Apparently $\sqrt{ab}$ = $\sqrt{a}\sqrt{b}$ is only true if a and b are both positive or if a is negative and b is positive or if a is positive and b is negative. In other words, a and b can't both be negative.
Is it possible to algebraically prove this? Or is it just a result of the way the square root function is defined?
I know of 1 way to prove this radical property, but I'm still not sure why it won't work for negative numbers.
Let x = $\sqrt{ab}$.
Let y = $\sqrt{a}\sqrt{b}$
Square both sides for both equations.
$x^2 = (\sqrt{ab})^2 = ab$
$y^2 = (\sqrt{a}\sqrt{b})^2 = (\sqrt{a}\sqrt{b})(\sqrt{a}\sqrt{b}) = (\sqrt{a})^2(\sqrt{b})^2 = ab$
$\therefore x^2 = y^2$
$x^2-y^2=0$
$(x+y)(x-y)=0$
$\therefore x = y$ or $x = -y$
Or
$\therefore y = x$ or $y = -x$
A lot of people will go through this line of reasoning (shown below) in order to justify why a and b can't both be negative.
Considering that mathematicians define $i^2=-1$ or $i = \sqrt{-1}$
$1 = \sqrt{(-1)(-1)} = \sqrt{-1}\sqrt{-1} = (i)(i) = i^2 = -1 $
But this is only a specific instance where this property fails us. This isn't a rigorous or at least satisfying proof of why $\sqrt{ab}$ = $\sqrt{a}\sqrt{b}$ can only be true if a and b are not both negative.
Note: I just started learning about complex and imaginary numbers and I am no means an expert in mathematical proofs, so if you do know the answer to this question please try (if possible) your best to answer the question without using too much complex or high-order math that I won't be able to understand.
This is perhaps rather a case of imprecise language than an issue with proof. The square root function is defined to have it's domain in positive real numbers (including zero). Whenever people say "square root of $x$", I must assume $x$ is a positive real number.

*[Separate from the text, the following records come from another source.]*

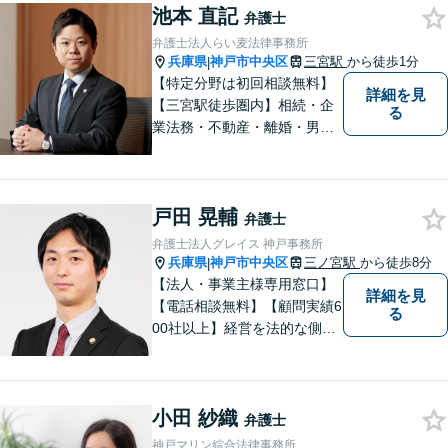
池本 直記
丁寧にお聞きし、最適な解決
弁護士
策を迅速に提供することをお
弁護士法人らい麦法律事務所
約束します。【法テラス利用
兵庫県
神戸市中央区
三宮駅
から徒歩1分
|
可】
【特定分野は初回相談無料】
詳細を見
【三宮駅徒歩圏内】相続・企
る
業法務・不動産・離婚・男女
問題等に豊富な経験。親しみ
やすさとフットワークを大切
に、依頼者様と真剣に向き合
戸田 晃輔
い、誠実に対応します。お困
弁護士
りの際はぜひご相談くださ
弁護士法人グレイス 神戸事務所
い。【休日夜間ご相談可】
兵庫県
神戸市中央区
三ノ宮駅
から徒歩8分
|
【法人・事業主様専用窓口】
詳細を見
【電話相談無料】【顧問実績6
る
00社以上】経営を法的な側面
からバックアップ。【運送
業】に注力。労務に悩む事業
主様を全力サポート！契約書
小田 紗織
作成／リーガルチェック／債
弁護士
権回収などもご相談ください
神戸マリン綜合法律事務所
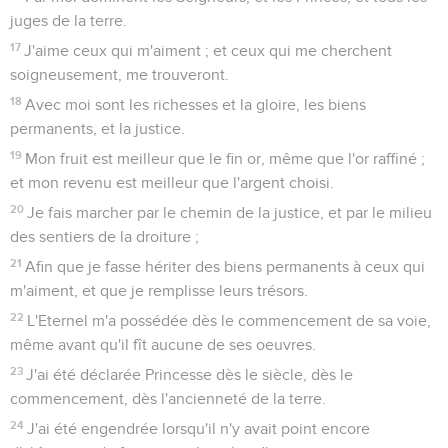
juges de la terre.
17
J'aime ceux qui m'aiment ; et ceux qui me cherchent
soigneusement, me trouveront.
18
Avec moi sont les richesses et la gloire, les biens
permanents, et la justice.
19
Mon fruit est meilleur que le fin or, même que l'or raffiné ;
et mon revenu est meilleur que l'argent choisi.
20
Je fais marcher par le chemin de la justice, et par le milieu
des sentiers de la droiture ;
21
Afin que je fasse hériter des biens permanents à ceux qui
m'aiment, et que je remplisse leurs trésors.
22
L'Eternel m'a possédée dès le commencement de sa voie,
même avant qu'il fît aucune de ses oeuvres.
23
J'ai été déclarée Princesse dès le siècle, dès le
commencement, dès l'ancienneté de la terre.
24
J'ai été engendrée lorsqu'il n'y avait point encore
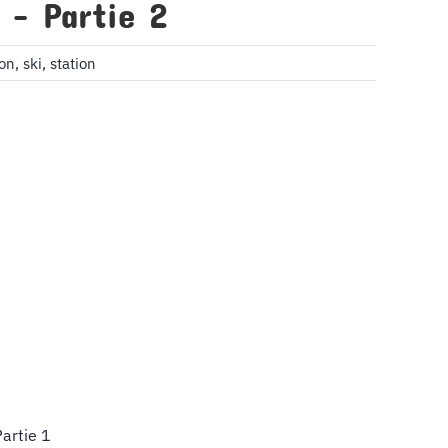
 – Partie 2
ion
,
ski
,
station
Partie 1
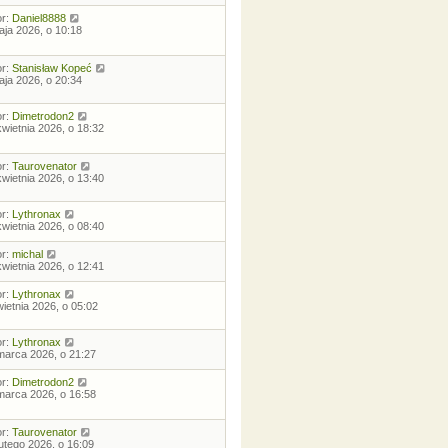
or:
Daniel8888
aja 2026, o 10:18
or:
Stanisław Kopeć
aja 2026, o 20:34
or:
Dimetrodon2
kwietnia 2026, o 18:32
or:
Taurovenator
kwietnia 2026, o 13:40
or:
Lythronax
kwietnia 2026, o 08:40
or:
michal
kwietnia 2026, o 12:41
or:
Lythronax
wietnia 2026, o 05:02
or:
Lythronax
marca 2026, o 21:27
or:
Dimetrodon2
marca 2026, o 16:58
or:
Taurovenator
lutego 2026, o 16:09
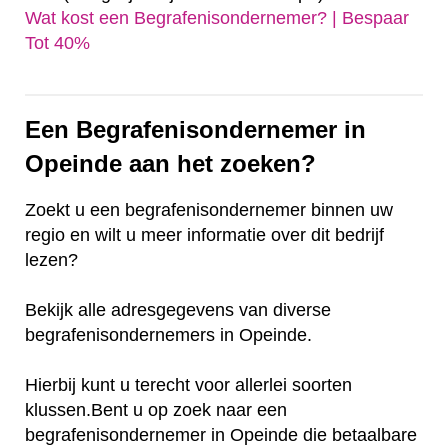
Wat kost een Begrafenisondernemer? | Bespaar
Tot 40%‎
Een Begrafenisondernemer in
Opeinde aan het zoeken?
Zoekt u een begrafenisondernemer binnen uw
regio en wilt u meer informatie over dit bedrijf
lezen?
Bekijk alle adresgegevens van diverse
begrafenisondernemers in Opeinde.
Hierbij kunt u terecht voor allerlei soorten
klussen.Bent u op zoek naar een
begrafenisondernemer in Opeinde die betaalbare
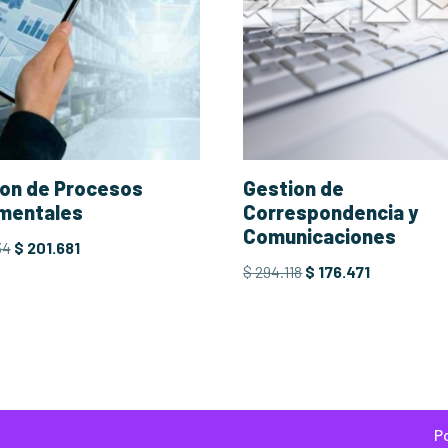
on de Procesos
Gestion de
mentales
Correspondencia y
Comunicaciones
34
$
201.681
$
294.118
$
176.471
P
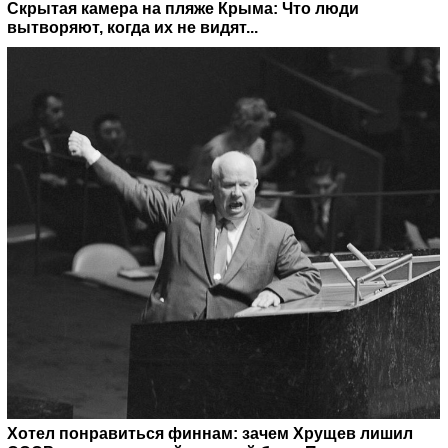
Скрытая камера на пляже Крыма: Что люди
вытворяют, когда их не видят...
Хотел понравиться финнам: зачем Хрущев лишил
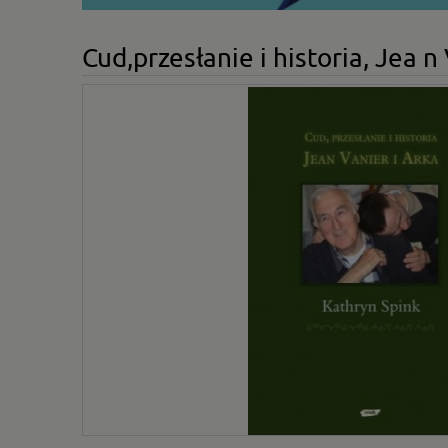
Cud,przesłanie i historia, Jea n 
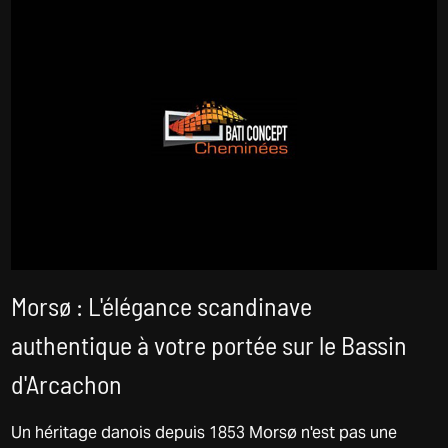
Morsø : L'élégance scandinave
authentique à votre portée sur le Bassin
d'Arcachon
Un héritage danois depuis 1853 Morsø n'est pas une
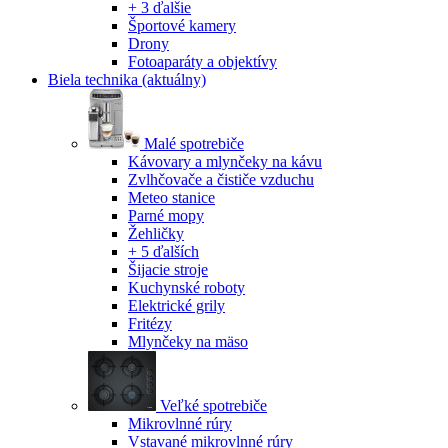
+ 3 ďalšie
Športové kamery
Drony
Fotoaparáty a objektívy
Biela technika
(aktuálny)
Malé spotrebiče
Kávovary a mlynčeky na kávu
Zvlhčovače a čističe vzduchu
Meteo stanice
Parné mopy
Žehličky
+ 5 ďalších
Šijacie stroje
Kuchynské roboty
Elektrické grily
Fritézy
Mlynčeky na mäso
Veľké spotrebiče
Mikrovlnné rúry
Vstavané mikrovlnné rúry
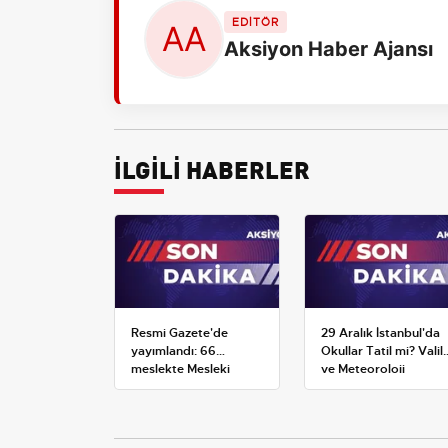
EDİTÖR
Aksiyon Haber Ajansı
İLGİLİ HABERLER
Resmi Gazete'de
29 Aralık İstanbul'da
yayımlandı: 66
Okullar Tatil mi? Valili
meslekte Mesleki
ve Meteoroloji
Yeterlilik Belgesi
Açıklamaları
zorunluluğu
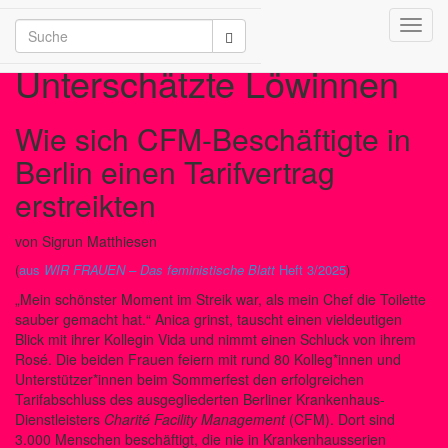
Toggl
/2026
navig
Unterschätzte Löwinnen
Wie sich CFM-Beschäftigte in
Berlin einen Tarifvertrag
erstreikten
von Sigrun Matthiesen
(
aus
WIR FRAUEN – Das feministische Blatt
Heft 3/2025
)
„Mein schönster Moment im Streik war, als mein Chef die Toilette
sauber gemacht hat.“ Anica grinst, tauscht einen vieldeutigen
Blick mit ihrer Kollegin Vida und nimmt einen Schluck von ihrem
Rosé. Die beiden Frauen feiern mit rund 80 Kolleg*innen und
Unterstützer*innen beim Sommerfest den erfolgreichen
Tarifabschluss des ausgegliederten Berliner Krankenhaus-
Dienstleisters
Charité Facility Management
(CFM). Dort sind
3.000 Menschen beschäftigt, die nie in Krankenhausserien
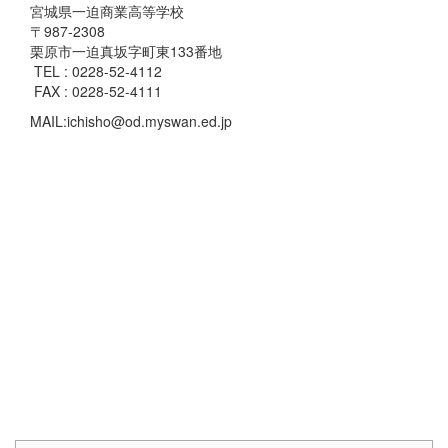
宮城県一迫商業高等学校
〒987-2308
栗原市一迫真坂字町東133番地
TEL : 0228-52-4112
FAX : 0228-52-4111
MAIL:ichisho@od.myswan.ed.jp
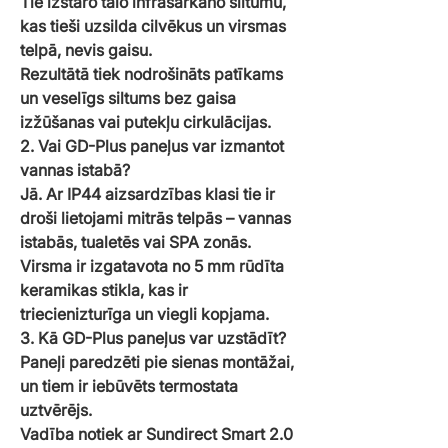
Tie izstaro tālo infrasarkano siltumu,
kas tieši uzsilda cilvēkus un virsmas
telpā, nevis gaisu.
Rezultātā tiek nodrošināts patīkams
un veselīgs siltums bez gaisa
izžūšanas vai putekļu cirkulācijas.
2. Vai GD-Plus paneļus var izmantot
vannas istabā?
Jā. Ar IP44 aizsardzības klasi tie ir
droši lietojami mitrās telpās – vannas
istabās, tualetēs vai SPA zonās.
Virsma ir izgatavota no 5 mm rūdīta
keramikas stikla, kas ir
triecienizturīga un viegli kopjama.
3. Kā GD-Plus paneļus var uzstādīt?
Paneļi paredzēti pie sienas montāžai,
un tiem ir iebūvēts termostata
uztvērējs.
Vadība notiek ar Sundirect Smart 2.0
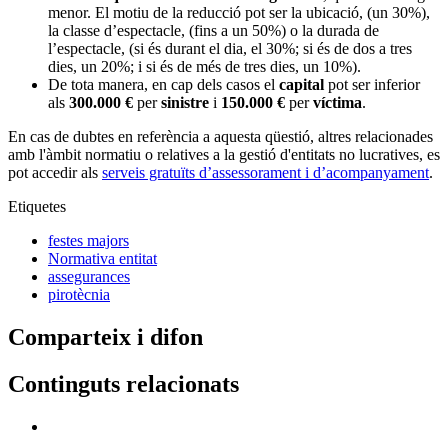
menor. El motiu de la reducció pot ser la ubicació, (un 30%),
la classe d’espectacle, (fins a un 50%) o la durada de
l’espectacle, (si és durant el dia, el 30%; si és de dos a tres
dies, un 20%; i si és de més de tres dies, un 10%).
De tota manera, en cap dels casos el
capital
pot ser inferior
als
300.000 €
per
sinistre
i
150.000 €
per
víctima
.
En cas de dubtes en referència a aquesta qüestió, altres relacionades
amb l'àmbit normatiu o relatives a la gestió d'entitats no lucratives, es
pot accedir als
serveis gratuïts d’assessorament i d’acompanyament
.
Etiquetes
festes majors
Normativa entitat
assegurances
pirotècnia
Comparteix i difon
Continguts relacionats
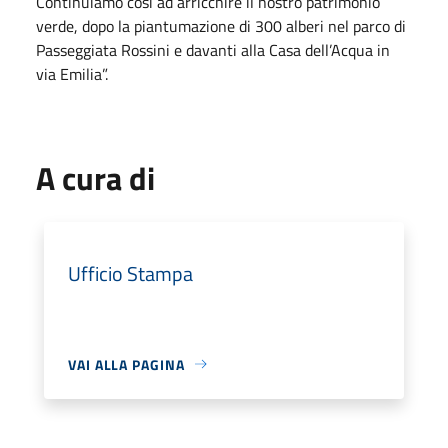
Continuiamo così ad arricchire il nostro patrimonio
verde, dopo la piantumazione di 300 alberi nel parco di
Passeggiata Rossini e davanti alla Casa dell’Acqua in
via Emilia”.
A cura di
Ufficio Stampa
VAI ALLA PAGINA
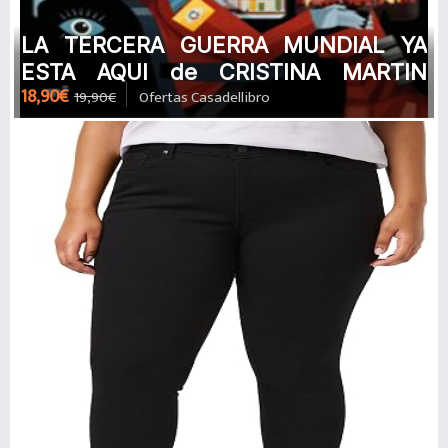
LA TERCERA GUERRA MUNDIAL YA
ESTA AQUI de CRISTINA MARTIN
18,90€
19,90€
Ofertas Casadellibro
JIMENEZ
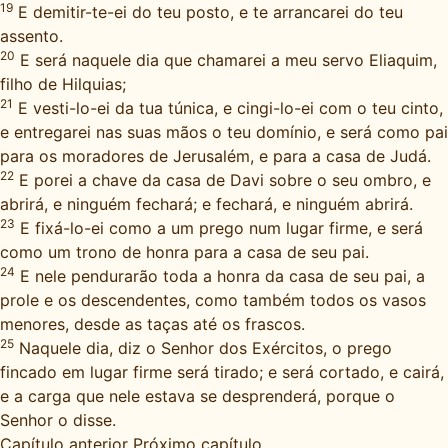
19
E demitir-te-ei do teu posto, e te arrancarei do teu
assento.
20
E será naquele dia que chamarei a meu servo Eliaquim,
filho de Hilquias;
21
E vesti-lo-ei da tua túnica, e cingi-lo-ei com o teu cinto,
e entregarei nas suas mãos o teu domínio, e será como pai
para os moradores de Jerusalém, e para a casa de Judá.
22
E porei a chave da casa de Davi sobre o seu ombro, e
abrirá, e ninguém fechará; e fechará, e ninguém abrirá.
23
E fixá-lo-ei como a um prego num lugar firme, e será
como um trono de honra para a casa de seu pai.
24
E nele pendurarão toda a honra da casa de seu pai, a
prole e os descendentes, como também todos os vasos
menores, desde as taças até os frascos.
25
Naquele dia, diz o Senhor dos Exércitos, o prego
fincado em lugar firme será tirado; e será cortado, e cairá,
e a carga que nele estava se desprenderá, porque o
Senhor o disse.
Capítulo anterior
Próximo capítulo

There is a completely different relation (and not a function) that I'll call $R(x)$, which relates any complex number with two other complex numbers. If $(x = r e^{\theta i})$ with $r$ a positive real number, then I have that $R(x) = \{\sqrt{r}e^{\theta/2 i}, \sqrt{r}e^{(\theta/2 +\pi)i}\}$.
Note that, in the particular case $\theta=0$, we have $R(x) = \{\sqrt{r}, -\sqrt{r}\}$.
That being said, if someone explicitly asks for the square root of $-1$, I'll forgive this person's abuse of language, and understand that he/she asked for $R(-1)$, which is $\{ i, -i \}$, and in some cases I might even consider that the person wanted to hear "$i$" only.
In your case, if both $a$ and $b$ are negative, at the left-hand side, I'll have a traditional square root written, whereas, on the right hand-side I should have a product of $R(a)$ and $R(b)$, which is undefined.